What you have to do: Please extract the text of every entry below, reproducing each line exactly as it appears and in the same order.

Extracted data entries:

● ● ● ● ● ● ●

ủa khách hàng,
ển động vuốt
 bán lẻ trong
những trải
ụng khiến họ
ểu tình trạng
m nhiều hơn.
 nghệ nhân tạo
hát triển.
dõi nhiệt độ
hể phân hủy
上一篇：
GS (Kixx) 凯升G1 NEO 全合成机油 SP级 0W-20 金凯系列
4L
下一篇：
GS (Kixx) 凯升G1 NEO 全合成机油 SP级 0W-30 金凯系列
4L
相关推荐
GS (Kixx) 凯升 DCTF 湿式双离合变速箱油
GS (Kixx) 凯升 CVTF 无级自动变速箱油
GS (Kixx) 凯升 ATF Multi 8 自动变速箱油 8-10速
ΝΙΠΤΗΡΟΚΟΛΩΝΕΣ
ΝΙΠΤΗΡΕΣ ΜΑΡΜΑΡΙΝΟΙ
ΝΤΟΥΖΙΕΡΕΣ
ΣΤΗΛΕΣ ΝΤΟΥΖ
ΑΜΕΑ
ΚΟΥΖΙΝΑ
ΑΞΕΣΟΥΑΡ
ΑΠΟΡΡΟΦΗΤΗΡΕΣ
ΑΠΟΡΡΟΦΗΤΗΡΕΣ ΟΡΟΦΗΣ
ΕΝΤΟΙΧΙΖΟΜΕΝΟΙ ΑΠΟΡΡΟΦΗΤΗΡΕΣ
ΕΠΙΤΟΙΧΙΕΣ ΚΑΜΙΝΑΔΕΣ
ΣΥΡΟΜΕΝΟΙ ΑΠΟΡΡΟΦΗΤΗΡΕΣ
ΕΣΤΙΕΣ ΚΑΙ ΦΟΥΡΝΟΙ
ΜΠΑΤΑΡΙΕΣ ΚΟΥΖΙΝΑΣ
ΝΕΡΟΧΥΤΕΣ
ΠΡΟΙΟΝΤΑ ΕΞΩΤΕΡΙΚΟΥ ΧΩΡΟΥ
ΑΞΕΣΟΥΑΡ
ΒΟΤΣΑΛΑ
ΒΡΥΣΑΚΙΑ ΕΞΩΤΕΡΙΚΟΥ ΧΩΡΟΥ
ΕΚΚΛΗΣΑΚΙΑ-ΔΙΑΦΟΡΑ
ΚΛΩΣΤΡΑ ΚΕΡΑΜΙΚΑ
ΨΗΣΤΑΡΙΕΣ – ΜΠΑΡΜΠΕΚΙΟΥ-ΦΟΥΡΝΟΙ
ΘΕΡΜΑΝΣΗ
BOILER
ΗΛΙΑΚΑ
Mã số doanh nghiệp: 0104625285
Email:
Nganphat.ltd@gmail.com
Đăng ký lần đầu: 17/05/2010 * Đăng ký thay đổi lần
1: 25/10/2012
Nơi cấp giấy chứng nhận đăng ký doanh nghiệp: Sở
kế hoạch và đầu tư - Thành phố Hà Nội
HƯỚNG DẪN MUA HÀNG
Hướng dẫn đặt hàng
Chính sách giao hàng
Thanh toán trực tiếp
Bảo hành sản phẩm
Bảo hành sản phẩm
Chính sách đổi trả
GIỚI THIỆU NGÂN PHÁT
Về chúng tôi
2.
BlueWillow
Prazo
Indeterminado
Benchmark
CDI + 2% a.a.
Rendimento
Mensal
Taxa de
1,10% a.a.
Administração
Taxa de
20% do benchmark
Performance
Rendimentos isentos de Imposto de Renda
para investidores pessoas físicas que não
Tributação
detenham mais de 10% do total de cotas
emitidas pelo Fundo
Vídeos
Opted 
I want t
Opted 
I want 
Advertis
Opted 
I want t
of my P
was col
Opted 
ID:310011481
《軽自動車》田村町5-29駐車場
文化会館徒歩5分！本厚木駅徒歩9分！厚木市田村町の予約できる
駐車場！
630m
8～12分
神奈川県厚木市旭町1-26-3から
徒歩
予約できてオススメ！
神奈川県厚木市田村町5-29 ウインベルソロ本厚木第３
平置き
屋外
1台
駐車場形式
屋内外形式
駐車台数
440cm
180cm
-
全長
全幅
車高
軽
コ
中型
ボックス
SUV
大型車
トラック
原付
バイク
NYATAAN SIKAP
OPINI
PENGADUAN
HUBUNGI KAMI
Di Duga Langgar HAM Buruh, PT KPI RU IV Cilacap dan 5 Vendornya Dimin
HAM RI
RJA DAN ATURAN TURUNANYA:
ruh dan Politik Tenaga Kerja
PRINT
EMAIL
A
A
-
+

● ● ● ● ● ● ●

Answer for this exercise:
ủa khách hàng,
ển động vuốt
 bán lẻ trong
những trải
ụng khiến họ
ểu tình trạng
m nhiều hơn.
 nghệ nhân tạo
hát triển.
dõi nhiệt độ
hể phân hủy
上一篇：
GS (Kixx) 凯升G1 NEO 全合成机油 SP级 0W-20 金凯系列
4L
下一篇：
GS (Kixx) 凯升G1 NEO 全合成机油 SP级 0W-30 金凯系列
4L
相关推荐
GS (Kixx) 凯升 DCTF 湿式双离合变速箱油
GS (Kixx) 凯升 CVTF 无级自动变速箱油
GS (Kixx) 凯升 ATF Multi 8 自动变速箱油 8-10速
ΝΙΠΤΗΡΟΚΟΛΩΝΕΣ
ΝΙΠΤΗΡΕΣ ΜΑΡΜΑΡΙΝΟΙ
ΝΤΟΥΖΙΕΡΕΣ
ΣΤΗΛΕΣ ΝΤΟΥΖ
ΑΜΕΑ
ΚΟΥΖΙΝΑ
ΑΞΕΣΟΥΑΡ
ΑΠΟΡΡΟΦΗΤΗΡΕΣ
ΑΠΟΡΡΟΦΗΤΗΡΕΣ ΟΡΟΦΗΣ
ΕΝΤΟΙΧΙΖΟΜΕΝΟΙ ΑΠΟΡΡΟΦΗΤΗΡΕΣ
ΕΠΙΤΟΙΧΙΕΣ ΚΑΜΙΝΑΔΕΣ
ΣΥΡΟΜΕΝΟΙ ΑΠΟΡΡΟΦΗΤΗΡΕΣ
ΕΣΤΙΕΣ ΚΑΙ ΦΟΥΡΝΟΙ
ΜΠΑΤΑΡΙΕΣ ΚΟΥΖΙΝΑΣ
ΝΕΡΟΧΥΤΕΣ
ΠΡΟΙΟΝΤΑ ΕΞΩΤΕΡΙΚΟΥ ΧΩΡΟΥ
ΑΞΕΣΟΥΑΡ
ΒΟΤΣΑΛΑ
ΒΡΥΣΑΚΙΑ ΕΞΩΤΕΡΙΚΟΥ ΧΩΡΟΥ
ΕΚΚΛΗΣΑΚΙΑ-ΔΙΑΦΟΡΑ
ΚΛΩΣΤΡΑ ΚΕΡΑΜΙΚΑ
ΨΗΣΤΑΡΙΕΣ – ΜΠΑΡΜΠΕΚΙΟΥ-ΦΟΥΡΝΟΙ
ΘΕΡΜΑΝΣΗ
BOILER
ΗΛΙΑΚΑ
Mã số doanh nghiệp: 0104625285
Email:
Nganphat.ltd@gmail.com
Đăng ký lần đầu: 17/05/2010 * Đăng ký thay đổi lần
1: 25/10/2012
Nơi cấp giấy chứng nhận đăng ký doanh nghiệp: Sở
kế hoạch và đầu tư - Thành phố Hà Nội
HƯỚNG DẪN MUA HÀNG
Hướng dẫn đặt hàng
Chính sách giao hàng
Thanh toán trực tiếp
Bảo hành sản phẩm
Bảo hành sản phẩm
Chính sách đổi trả
GIỚI THIỆU NGÂN PHÁT
Về chúng tôi
2.
BlueWillow
Prazo
Indeterminado
Benchmark
CDI + 2% a.a.
Rendimento
Mensal
Taxa de
1,10% a.a.
Administração
Taxa de
20% do benchmark
Performance
Rendimentos isentos de Imposto de Renda
para investidores pessoas físicas que não
Tributação
detenham mais de 10% do total de cotas
emitidas pelo Fundo
Vídeos
Opted 
I want t
Opted 
I want 
Advertis
Opted 
I want t
of my P
was col
Opted 
ID:310011481
《軽自動車》田村町5-29駐車場
文化会館徒歩5分！本厚木駅徒歩9分！厚木市田村町の予約できる
駐車場！
630m
8～12分
神奈川県厚木市旭町1-26-3から
徒歩
予約できてオススメ！
神奈川県厚木市田村町5-29 ウインベルソロ本厚木第３
平置き
屋外
1台
駐車場形式
屋内外形式
駐車台数
440cm
180cm
-
全長
全幅
車高
軽
コ
中型
ボックス
SUV
大型車
トラック
原付
バイク
NYATAAN SIKAP
OPINI
PENGADUAN
HUBUNGI KAMI
Di Duga Langgar HAM Buruh, PT KPI RU IV Cilacap dan 5 Vendornya Dimin
HAM RI
RJA DAN ATURAN TURUNANYA:
ruh dan Politik Tenaga Kerja
PRINT
EMAIL
A
A
-
+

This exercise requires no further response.